“This word for a process that leads to a solution to a problem comes from the Arabic name of a 9th century mathematician.” A few weeks ago, three contestants were presented with this question during the final round of America’s favorite quiz show, Jeopardy! Upon completion of the famous Final Jeopardy! jingle, each contestant revealed their answer with hopes of increasing their earnings and winning the game. The outcome? Every contestant had answered incorrectly, and every contestant lost thousands of dollars.
The correct answer, in proper Jeopardy! lingo of course, was “what is an algorithm?”
I could tell you that an algorithm is simply an answer to a Jeopardy! question, or a concept I had to study in order to pass my last Abstract Algebra exam. But really, “what is an algorithm?”
The Merriam-Webster dictionary defines an algorithm to be “a step-by-step procedure for solving a problem or accomplishing some end.” In a general sense an algorithm could be something as basic as a cooking recipe. A recipe is a series of instructions that when applied to a list of ingredients, creates a final product that you can eat for dinner. In a similar sense, an algorithm in data science is a series of calculations that when applied to a set of data, can help us to draw conclusions and ultimately create a mining model.
When you modify the instructions of a recipe, you consequently alter the final product. The same is true for data mining algorithms; different algorithms, when applied to data, generate different results. Classification algorithms can be used to predict the outcome of a future case, by analyzing the other variables in the initial set of data. Clustering algorithms work to group cases with similar characteristics together. Association algorithms are used to create rules describing correlations between variables. The algorithms within these subgroups differ as well, each performing varying calculations on the set of data that can alter the conclusions being made.

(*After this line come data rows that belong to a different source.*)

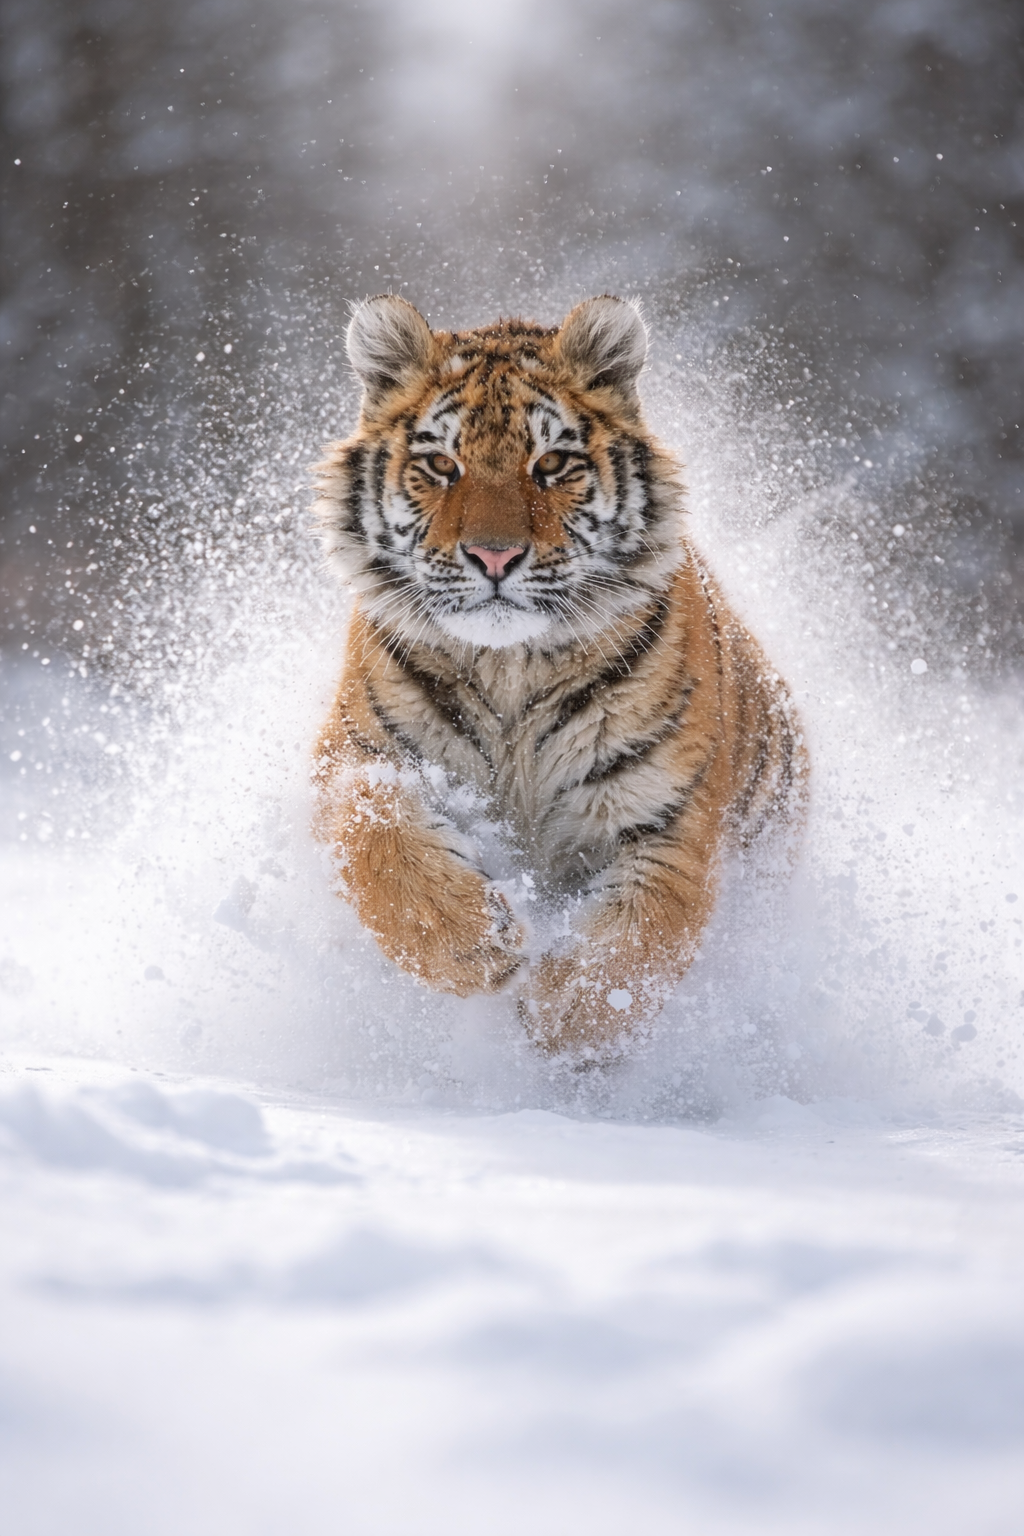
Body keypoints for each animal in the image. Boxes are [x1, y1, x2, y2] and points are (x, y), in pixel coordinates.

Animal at [312, 293, 807, 1058]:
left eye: (551, 463)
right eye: (441, 463)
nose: (493, 556)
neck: (510, 667)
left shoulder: (666, 817)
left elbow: (638, 943)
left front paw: (559, 1019)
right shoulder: (357, 756)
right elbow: (378, 843)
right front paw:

We as data scientists use these algorithms to analyze data in a variety of ways by establishing patterns, making predictions, creating clusters, and so on, in attempt to find the methods that will produce the most accurate and useful results. In comparison to our recipe example, we are providing the ingredients (the data) and are then testing a number of recipes (algorithms) to find the one that produces the most delicious meal.